1. Mutual funds in all my accounts - tax advantaged or taxable. I don't plan on trading daily or even monthly, and they seem to be the most recommended for a buy and hold strategy.
2. I don't consider any of it technically available for just anything. I figure my taxable account will be the first stage of my early retirement funding, but that's about it.
3. Yes, I based my account allocations on the bogleheads' recommendations. All of my bonds and REIT funds are in tax-advantaged accounts (IRA and 401K) and my main chunk of stock mutual funds are in my taxable (a total stock mutual fund is actually all that I have in my taxable).
http://www.bogleheads.org/wiki/Principles_of_tax-efficient_fund_placement 4. I don't tap the taxable. I have a separate savings account for upcoming expenses not associated with retirement.
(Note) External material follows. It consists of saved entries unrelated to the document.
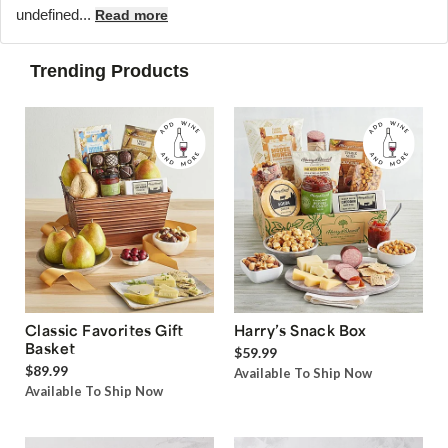
undefined...
Read more
Trending Products
Classic Favorites Gift
Harry’s Snack Box
Basket
$59.99
$89.99
Available To Ship Now
Available To Ship Now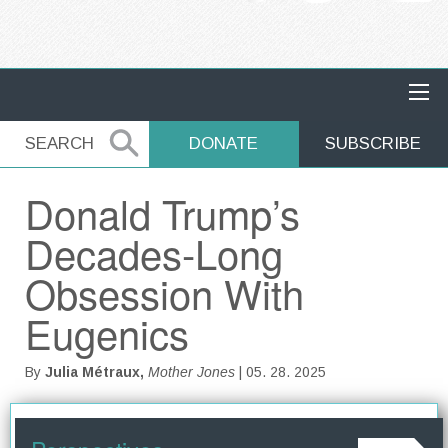
MAIN NAVIGATION
SEARCH
SEARCH
DONATE
SUBSCRIBE
Donald Trump’s
Decades-Long
Obsession With
Eugenics
By
Julia Métraux,
Mother Jones
| 05. 28. 2025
I would not invest money that I would need in a year or two. Barring a serious emergency, that money is being left to grow as much as possible.
5. (you have two #4s!) Um. Sort of? The husband and I have our own checking accounts (joint) that we use to pay bills and the like. One is my primary, one is his. We have a savings account (earns crap interest) that is used as a short term bucket as a basic emergency fund. So at any given time, there is about 6 months worth of expenses between all three of these accounts. That's the amount my husband feels comfortable with, so that's what we hold. If we were saving up for something big ticket like a house, then we probably would locate a high yield savings account to park that money, but we don't have anything like that on the horizon currently.
If you're definitely planning a home purchase, then I'd say that if you do invest money earmarked for a downpayment, keep in mind that due to the day to day fluctuations, short term (under 2 years) investing is a bit more risky.